___ Provided records
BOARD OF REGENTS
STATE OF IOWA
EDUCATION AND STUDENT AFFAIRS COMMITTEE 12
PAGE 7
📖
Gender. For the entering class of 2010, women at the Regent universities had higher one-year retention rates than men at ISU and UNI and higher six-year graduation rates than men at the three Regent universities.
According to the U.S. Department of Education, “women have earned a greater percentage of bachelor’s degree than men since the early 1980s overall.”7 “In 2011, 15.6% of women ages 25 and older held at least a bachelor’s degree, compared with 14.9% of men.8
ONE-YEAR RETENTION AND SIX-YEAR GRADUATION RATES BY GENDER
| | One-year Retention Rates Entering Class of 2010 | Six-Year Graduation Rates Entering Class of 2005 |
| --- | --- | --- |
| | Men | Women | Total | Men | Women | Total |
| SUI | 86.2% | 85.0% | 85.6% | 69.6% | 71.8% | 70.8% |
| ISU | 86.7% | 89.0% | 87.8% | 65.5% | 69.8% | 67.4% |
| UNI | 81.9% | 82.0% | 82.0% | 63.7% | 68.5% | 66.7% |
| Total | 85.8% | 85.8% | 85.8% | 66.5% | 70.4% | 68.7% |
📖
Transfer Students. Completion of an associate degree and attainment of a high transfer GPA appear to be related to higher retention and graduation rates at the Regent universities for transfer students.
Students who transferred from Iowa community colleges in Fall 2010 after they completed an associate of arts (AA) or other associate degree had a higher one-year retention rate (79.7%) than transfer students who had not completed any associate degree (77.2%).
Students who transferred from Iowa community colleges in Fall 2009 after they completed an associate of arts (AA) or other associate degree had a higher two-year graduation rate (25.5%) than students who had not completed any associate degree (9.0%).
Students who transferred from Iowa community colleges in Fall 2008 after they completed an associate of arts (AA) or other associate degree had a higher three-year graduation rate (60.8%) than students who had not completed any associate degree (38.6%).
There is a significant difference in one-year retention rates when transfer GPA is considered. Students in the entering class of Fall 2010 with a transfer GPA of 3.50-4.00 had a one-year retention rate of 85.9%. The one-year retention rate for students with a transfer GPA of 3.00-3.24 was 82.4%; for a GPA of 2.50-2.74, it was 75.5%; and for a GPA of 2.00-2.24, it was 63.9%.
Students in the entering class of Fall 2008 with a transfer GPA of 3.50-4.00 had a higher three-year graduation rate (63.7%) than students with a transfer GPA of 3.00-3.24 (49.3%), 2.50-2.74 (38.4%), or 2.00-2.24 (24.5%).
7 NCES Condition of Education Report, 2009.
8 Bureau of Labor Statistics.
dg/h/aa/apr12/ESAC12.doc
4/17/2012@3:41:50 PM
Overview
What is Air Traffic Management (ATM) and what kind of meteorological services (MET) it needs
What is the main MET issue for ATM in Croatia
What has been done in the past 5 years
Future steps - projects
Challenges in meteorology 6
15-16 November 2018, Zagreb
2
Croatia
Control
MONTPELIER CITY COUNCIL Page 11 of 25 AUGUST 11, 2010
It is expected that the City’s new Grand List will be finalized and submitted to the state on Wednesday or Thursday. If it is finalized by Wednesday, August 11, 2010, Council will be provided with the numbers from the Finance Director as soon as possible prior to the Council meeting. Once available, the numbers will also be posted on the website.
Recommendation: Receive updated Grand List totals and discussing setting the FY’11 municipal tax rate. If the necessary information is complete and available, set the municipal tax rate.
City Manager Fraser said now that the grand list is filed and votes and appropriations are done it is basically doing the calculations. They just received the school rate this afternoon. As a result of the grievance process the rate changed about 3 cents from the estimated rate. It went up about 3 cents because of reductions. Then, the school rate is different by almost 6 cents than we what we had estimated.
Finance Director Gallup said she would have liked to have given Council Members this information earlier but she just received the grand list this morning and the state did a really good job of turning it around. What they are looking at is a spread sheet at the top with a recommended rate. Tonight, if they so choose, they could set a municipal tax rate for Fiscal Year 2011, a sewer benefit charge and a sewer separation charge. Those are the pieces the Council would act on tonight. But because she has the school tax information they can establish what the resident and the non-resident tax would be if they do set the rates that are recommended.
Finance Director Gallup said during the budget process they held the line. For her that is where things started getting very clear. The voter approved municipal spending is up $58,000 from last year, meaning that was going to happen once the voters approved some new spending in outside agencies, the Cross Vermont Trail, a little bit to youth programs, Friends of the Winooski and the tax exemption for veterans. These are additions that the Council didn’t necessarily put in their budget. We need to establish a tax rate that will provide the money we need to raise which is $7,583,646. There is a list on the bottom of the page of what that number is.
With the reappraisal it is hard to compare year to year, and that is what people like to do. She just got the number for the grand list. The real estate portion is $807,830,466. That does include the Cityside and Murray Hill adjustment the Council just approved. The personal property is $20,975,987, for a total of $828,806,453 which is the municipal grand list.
______
• Work item
Find the lines in the entries above where "received" occurs, and copy each of them.

• Task solution
City Manager Fraser said now that the grand list is filed and votes and appropriations are done it is basically doing the calculations. They just received the school rate this afternoon. As a result of the grievance process the rate changed about 3 cents from the estimated rate. It went up about 3 cents because of reductions. Then, the school rate is different by almost 6 cents than we what we had estimated.
Finance Director Gallup said she would have liked to have given Council Members this information earlier but she just received the grand list this morning and the state did a really good job of turning it around. What they are looking at is a spread sheet at the top with a recommended rate. Tonight, if they so choose, they could set a municipal tax rate for Fiscal Year 2011, a sewer benefit charge and a sewer separation charge. Those are the pieces the Council would act on tonight. But because she has the school tax information they can establish what the resident and the non-resident tax would be if they do set the rates that are recommended.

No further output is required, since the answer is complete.